Quantifying Local Structure and Chemistry of Oxides and Nitrides with Scanning Transmission Electron Microscopy

Seminar Group: 


Professor James LeBeau


Dept. of Materials Science and Engineering
North Carolina State University


Friday, June 2, 2017 - 11:00am


ESB 1001


Prof. Susanne Stemmer

Unit-cell level structural distortions, occurring due to local chemical fluctuations or at surfaces, play a major role in determining material properties. Measurements of these distortions, however, are often either indirect or are limited by a number of factors. While scanning transmission electron microscopy can provide direct imaging of atomic structure, accuracy and precision of structural measurements have been traditionally hampered by sample drift and other scan distortion. This limitation has obscured the capabilities to directly correlate local structure in bulk or at surfaces with chemistry and/or electronic structure.

In this talk, I will introduce revolving scanning transmission electron microscopy (RevSTEM). The method achieves sub-0.1% accuracy and picometer level precision. Multiple case studies will be presented to demonstrate the capabilities of         this new technique to characterize a range of oxide and nitride materials. For example, I will show how picometer level precision enables the direct observation of static atomic displacements correlated with local chemistry within complex oxide solid solutions. Specially, I will highlight our work correlating local structure and chemistry in a prototypical oxide (LSAT) and the relaxor ferroelectric PbMg1/3Nb2/3O3. In nitrides, I will provide an example study of AlGaN/AlN quantum wells, where I will show how accurate STEM lattice parameter measurements can be used to directly determine composition and reveal the origins of compositional pulling.
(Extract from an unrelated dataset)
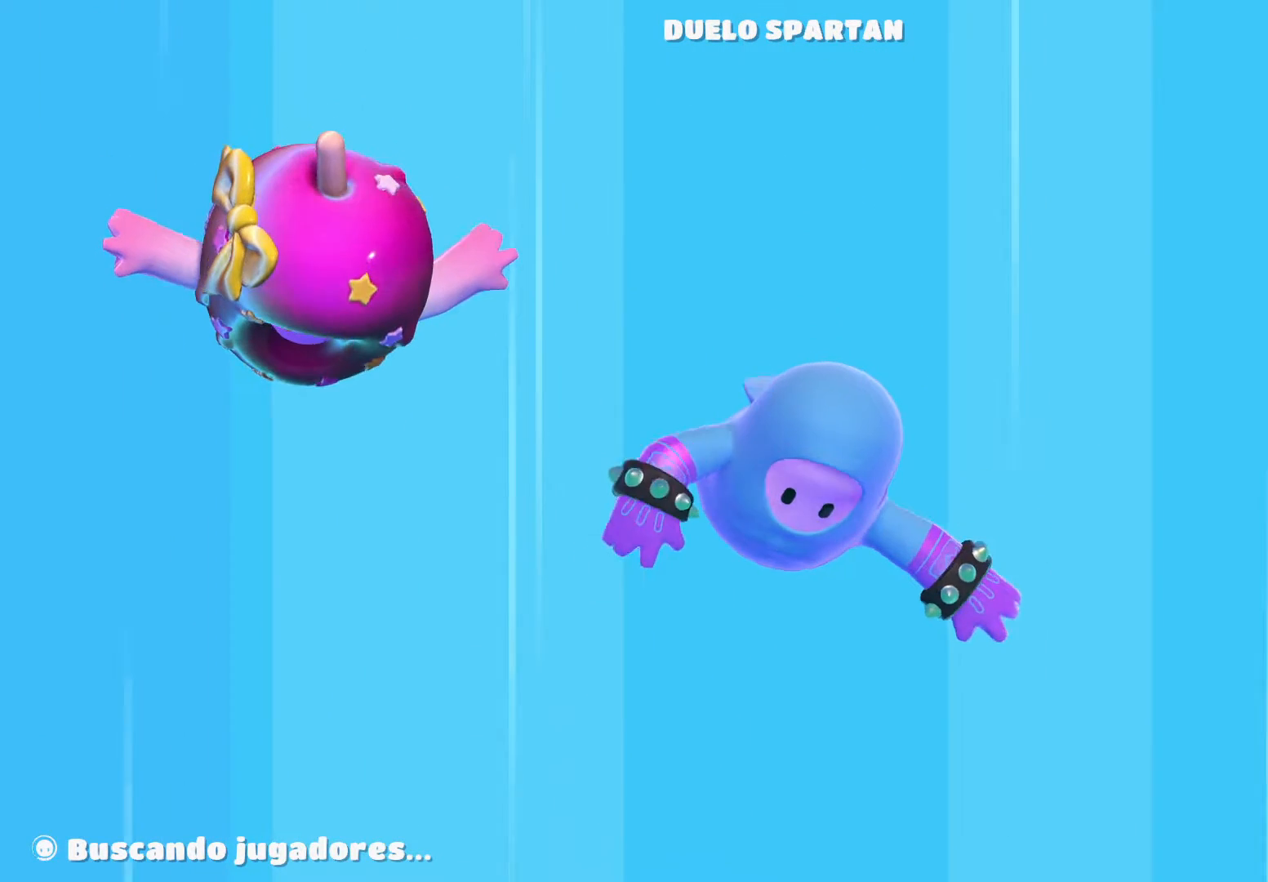
{"buttons": [], "left_stick": "center", "right_stick": "center", "events": [[34, "right_stick", "up-right"], [301, "right_stick", "center"]]}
Turning to surfaces, I will also show how STEM can serve as a powerful tool for surface science, enabled by a new sample preparation approach we developed to minimize surface contamination. Using this method, I will highlight our work on directly imaging polar (110) SrTiO3 surface dynamics via in-situ STEM at temperatures up to 900 ºC. Combining STEM observations, atomic resolution electron energy loss spectroscopy, and density functional theory, I will discuss the combined role of lattice misfit and charge compensation to determine the structure and chemistry of the observed polar surface reconstruction. Finally, I will also present recent STEM results exploring the formation of native crystalline oxides on III-nitride surfaces.